А это девчонка, годков этак двенадцати. Сидит, нахохлилась. На ней стеганка ватная, грязным полотенцем перепоясана заместо кушака. Из-под полушалка стриженые волосы торчат. Худая, немытая. А глаза так и стригут.
– Дяденька, меня с того поезда ссадили. Можно? Мне только до Козодоевки доехать.
– Какие, – говорю, – такие Козолуповки, Козодоевки! Инструкции не знаешь? А ну, кыш-кыш, шевелись, ишь какие завелись! Скидывай отсюда свои мешки. Гляди, какая расторопная, пристроилась. Спекулянничать небось ездила? Наловчилась с малых лет, – говорю я ей.
А она:
– Я, – говорит,– не спекулянничать. Это я сухарей везу своим. Я их уж два года не видала. Вот уехала к тете за Ростов, а сюда немцы вошли. У меня там, в Козодоевке, мама и братик Сережа.
– И разговоров твоих слышать не хочу. Слезай! Но тут Клоков мой подходит, отзывает меня в сторону и говорит:
– Слушай, Гурыч, а пускай себе едет. От нее ось не переломится, букса не сгорит, поезд не расцепится. Намаялась девчонка.
– Да ты что, – говорю, – Алексей, соображение у тебя хоть на копейку осталось? Воинский эшелон, вагон чрезвычайный, а мы зайцев возить будем. Ишь ты, приютил, какой добренький!
Девчонка как вскочит!
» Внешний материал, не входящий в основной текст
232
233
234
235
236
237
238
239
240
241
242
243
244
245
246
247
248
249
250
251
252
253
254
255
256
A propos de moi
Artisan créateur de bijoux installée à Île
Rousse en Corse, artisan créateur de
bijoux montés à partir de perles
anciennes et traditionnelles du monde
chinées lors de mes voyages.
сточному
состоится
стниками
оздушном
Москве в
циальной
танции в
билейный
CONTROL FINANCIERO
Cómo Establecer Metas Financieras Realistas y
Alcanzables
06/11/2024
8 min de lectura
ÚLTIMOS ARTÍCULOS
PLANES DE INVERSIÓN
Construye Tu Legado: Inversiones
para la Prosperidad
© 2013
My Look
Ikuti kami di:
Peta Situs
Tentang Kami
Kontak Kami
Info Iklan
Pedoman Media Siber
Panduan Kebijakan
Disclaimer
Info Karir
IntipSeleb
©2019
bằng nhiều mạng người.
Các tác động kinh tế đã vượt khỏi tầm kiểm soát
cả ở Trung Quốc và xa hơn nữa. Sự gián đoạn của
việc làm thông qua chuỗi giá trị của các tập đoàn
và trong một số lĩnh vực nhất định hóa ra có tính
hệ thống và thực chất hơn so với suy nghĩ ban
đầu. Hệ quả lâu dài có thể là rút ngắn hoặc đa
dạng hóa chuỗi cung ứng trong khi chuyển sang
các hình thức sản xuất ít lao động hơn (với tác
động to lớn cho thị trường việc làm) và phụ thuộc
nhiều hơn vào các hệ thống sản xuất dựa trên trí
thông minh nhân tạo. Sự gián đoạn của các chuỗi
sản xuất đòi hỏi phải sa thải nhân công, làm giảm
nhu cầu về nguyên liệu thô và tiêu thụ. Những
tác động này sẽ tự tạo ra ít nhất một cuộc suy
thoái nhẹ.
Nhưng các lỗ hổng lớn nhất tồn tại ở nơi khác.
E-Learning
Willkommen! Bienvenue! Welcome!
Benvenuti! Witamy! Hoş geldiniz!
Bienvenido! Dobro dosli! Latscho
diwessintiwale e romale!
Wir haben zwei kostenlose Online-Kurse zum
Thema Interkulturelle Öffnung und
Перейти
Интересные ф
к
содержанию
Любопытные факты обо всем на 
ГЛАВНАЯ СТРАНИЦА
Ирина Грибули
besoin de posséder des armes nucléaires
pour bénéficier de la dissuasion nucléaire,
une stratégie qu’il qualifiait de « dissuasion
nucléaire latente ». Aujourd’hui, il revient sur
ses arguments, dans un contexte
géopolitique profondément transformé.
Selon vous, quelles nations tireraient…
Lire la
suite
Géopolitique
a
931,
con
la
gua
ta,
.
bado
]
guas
Стеганка ватная до колен ей, рукава завернуты. Взвалила мешки на плечо – и давай меня чествовать.
– Ох, вредный ты до чего, – говорит, – дядька! И личность у тебя кривая, это тебя от злости перекосило. У тебя и злость, как у собаки кость, поперек горла застряла!
И утюжит меня всякими такими словами. Эдакая дерзкая девчонка!
Я говорю:
– Цыц сейчас же! Ты за кого себя понимаешь? Ты кто? Нуль цена тебе. Посмотри ты, какая дерзкая. Я тебя в пять раз старше да во сто раз умнее, а ты мне такие невыразимые слова. А корить меня, что личность немножко на одну сторону повело, так это довольно совестно. Это у меня еще от крушения с той войны.